Pilotage, Inc. has none of the atmosphere generally associated with amateur flying: the grease-stained tarmac strip and the pungent smell of gasoline. Instead it is redolent of elegantly coiffed women and sizzling pizza. Pilotage is, in fact, a very smart shop located in a rear courtyard of a tiny suburban shopping center at 186A Skokie Valley Road, Highland Park, Ill. and dedicated exclusively to the needs of amateur pilots.
They come to Pilotage by the score and write in by the hundreds for flight jackets, flight helmets, flight cases and flight chronometers ("There are only two other places in the Chicago area where you can get chronometers like these," says Founder-Proprietor Bill Bennett, an ex-sportswriter), for flight charts, flight computers, map lights and flight logs ("We're working with an airline pilot on a design for a jet-age flight log"), for earphones, boom mikes, wind socks and captain's chairs ("For an extra $5 we put your plane's identification on the back"), for books, games, LPs, jewelry, and portable radios ("With this model you get a directional antenna, aviation weather forecasts, and you can tune in on tower talk. Even when they're at home or in their cars, a lot of pilots like to hear the tower talking to pilots"). There is an almost baffling array of exotica aimed at the flying buff—from a special windshield cleaner to special sunglasses.
Bennett is a slender, candid, somewhat diffident man who took up private flying only a couple of years ago even though he had flown all over the world on business and pleasure trips. It wasn't until he started taking flying lessons that he became aware of the almost exponential growth of aviation. In four years there had been a doubling of what the Federal Aviation Agency called "general aviation local operations"—i.e., private flying and instruction at FAA tower-operated airports—and by 1977, the FAA estimated, that figure would probably quintuple.
There was evidence of an increasing awareness of this market: two new publications devoted to sport flying had started and Abercrombie & Fitch had included four aviation items in its latest catalog. At the same time there were few places a flying buff could go to get everything he needed, "as boating enthusiasts do, or sports-car rallyists."
"I was impressed," says Bennett, "by all the stuff available for pilots and the fact that there was practically no place around for them to buy it."

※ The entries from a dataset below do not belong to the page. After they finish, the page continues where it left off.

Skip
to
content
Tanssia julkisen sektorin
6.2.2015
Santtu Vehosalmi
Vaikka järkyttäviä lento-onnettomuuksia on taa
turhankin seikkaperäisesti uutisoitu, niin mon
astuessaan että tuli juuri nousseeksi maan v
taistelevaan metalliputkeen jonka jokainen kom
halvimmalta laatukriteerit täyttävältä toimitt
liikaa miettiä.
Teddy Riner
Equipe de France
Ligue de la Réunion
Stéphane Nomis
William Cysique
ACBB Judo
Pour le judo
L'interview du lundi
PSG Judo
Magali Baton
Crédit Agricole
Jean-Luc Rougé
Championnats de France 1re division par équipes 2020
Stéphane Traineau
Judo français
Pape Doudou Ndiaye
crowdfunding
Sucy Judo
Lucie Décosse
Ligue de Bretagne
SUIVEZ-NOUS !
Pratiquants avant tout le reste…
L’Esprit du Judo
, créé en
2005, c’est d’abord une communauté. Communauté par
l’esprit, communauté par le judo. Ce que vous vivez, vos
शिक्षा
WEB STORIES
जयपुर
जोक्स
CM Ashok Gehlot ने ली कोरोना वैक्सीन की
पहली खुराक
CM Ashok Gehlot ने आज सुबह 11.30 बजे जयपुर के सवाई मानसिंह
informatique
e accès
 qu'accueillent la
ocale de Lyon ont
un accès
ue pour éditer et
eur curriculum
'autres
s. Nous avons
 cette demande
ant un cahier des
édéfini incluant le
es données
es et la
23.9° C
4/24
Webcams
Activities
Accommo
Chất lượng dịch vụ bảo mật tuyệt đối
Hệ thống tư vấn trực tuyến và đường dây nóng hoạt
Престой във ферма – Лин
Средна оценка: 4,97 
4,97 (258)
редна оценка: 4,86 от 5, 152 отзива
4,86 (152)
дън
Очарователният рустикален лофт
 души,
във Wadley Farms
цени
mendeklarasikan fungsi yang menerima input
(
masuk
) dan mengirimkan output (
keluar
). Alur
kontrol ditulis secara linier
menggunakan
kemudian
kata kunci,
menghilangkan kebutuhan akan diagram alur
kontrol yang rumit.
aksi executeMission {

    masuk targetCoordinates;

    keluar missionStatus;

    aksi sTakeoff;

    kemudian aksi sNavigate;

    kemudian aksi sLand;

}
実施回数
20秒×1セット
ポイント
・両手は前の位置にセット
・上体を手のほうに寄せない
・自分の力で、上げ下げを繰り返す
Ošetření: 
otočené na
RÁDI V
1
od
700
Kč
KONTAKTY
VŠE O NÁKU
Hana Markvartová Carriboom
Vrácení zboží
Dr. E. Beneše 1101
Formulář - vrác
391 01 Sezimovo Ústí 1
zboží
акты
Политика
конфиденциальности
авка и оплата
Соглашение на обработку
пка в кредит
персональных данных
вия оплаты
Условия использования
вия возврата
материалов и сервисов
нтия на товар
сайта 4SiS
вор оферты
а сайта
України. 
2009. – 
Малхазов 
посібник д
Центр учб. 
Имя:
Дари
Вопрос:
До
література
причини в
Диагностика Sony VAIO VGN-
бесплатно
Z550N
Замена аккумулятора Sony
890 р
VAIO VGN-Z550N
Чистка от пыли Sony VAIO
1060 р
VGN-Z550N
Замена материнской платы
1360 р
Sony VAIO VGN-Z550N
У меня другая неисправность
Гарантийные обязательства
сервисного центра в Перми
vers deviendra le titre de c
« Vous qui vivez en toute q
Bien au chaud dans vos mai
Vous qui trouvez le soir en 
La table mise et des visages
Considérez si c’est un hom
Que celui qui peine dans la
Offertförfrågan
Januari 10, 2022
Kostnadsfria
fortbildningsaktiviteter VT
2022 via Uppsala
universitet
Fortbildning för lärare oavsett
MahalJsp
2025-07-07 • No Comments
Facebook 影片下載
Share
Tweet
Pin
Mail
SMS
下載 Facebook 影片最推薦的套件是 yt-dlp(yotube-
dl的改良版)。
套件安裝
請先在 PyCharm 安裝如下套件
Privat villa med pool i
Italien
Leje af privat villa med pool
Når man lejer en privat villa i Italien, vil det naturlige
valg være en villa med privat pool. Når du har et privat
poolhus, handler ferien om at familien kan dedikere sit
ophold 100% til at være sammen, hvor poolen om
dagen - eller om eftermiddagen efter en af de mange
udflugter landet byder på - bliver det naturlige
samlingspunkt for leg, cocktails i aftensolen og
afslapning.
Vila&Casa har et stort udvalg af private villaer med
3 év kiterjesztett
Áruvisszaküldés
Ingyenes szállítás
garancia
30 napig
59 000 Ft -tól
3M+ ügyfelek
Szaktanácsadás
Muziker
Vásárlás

He decided to start a place—"I always wanted to run my own business"—but not at an airport. "You don't have to go to a golf course to buy golf equipment," he says. "You don't have to go to the waterfront to buy boating equipment. One of the largest marine supplies stores in Chicago is miles from the lake." Moreover, an airport location would not help at all in one aspect of the business—"the mail-order potential here is fantastic." And finally he suspected what the airport might do to the personality of his shop. "Most airports are cold places. You can't even find people to talk to at a lot of private airports." He wanted the store to be "a center for fun—a place to come in and chat and talk flying." So he looked for a congenial spot away from an airport and near an expressway. He found it just a few hundred feet from where Edens Expressway ends its run north from Chicago and merges with Skokie Highway.
At the age of 43, Bill Bennett decided to put his life's savings into the venture. ("My wife had a full-time job as a chemist so it wasn't as if we couldn't eat.") He took out ads in flying publications and in the Chicago Tribune. And he hung up the name in foot-high letters at the top of the store. "Pilotage," he explains, "is simply an historic form of air navigation. You use ground references—a railroad, a toll road. It comes from the days when there were no air maps, only road maps. You'd get up in the air in New Jersey and follow the New York Central and Santa Fe tracks to California." Bennett used pilotage in building his inventory. "I made a lot of mistakes," he admits, "because there was nobody around to tell me what was good and what was not."
Today he has an inventory of hundreds of items, ranging in cost from 10¢ (for an out-of-date air chart "that can be used as wall decoration for a recreation room") to $129.95 (for the top-of-the-line radio). It includes everything from pemmican (for survival kits) to a Human Element Range Extender (a portable plastic urinal), from a Snoopy doll in goggles and soft flying helmet (for chasing the Red Baron) to such book titles as Medical Aspects of High Altitude Flight and Planes of the Royal Air Force Since 1917 (at a hefty $17.50 a copy).
The shop has given Bill Bennett a great deal of pleasure. It has given him the joy of ownership: "I like to come in and vacuum the floors, because it's my shop," he says. It has given him the pleasure of authority: "I think I know more about certain aspects of flight merchandising than anybody else. I can tell you what are the best materials to get for flight instruction when even an instructor might not know; he won't have seen them all." It has failed to give him only one thing: the time to go out and enjoy flying. "I haven't even gotten my private pilot's ticket yet," he says with a frown. "Just too busy around the store."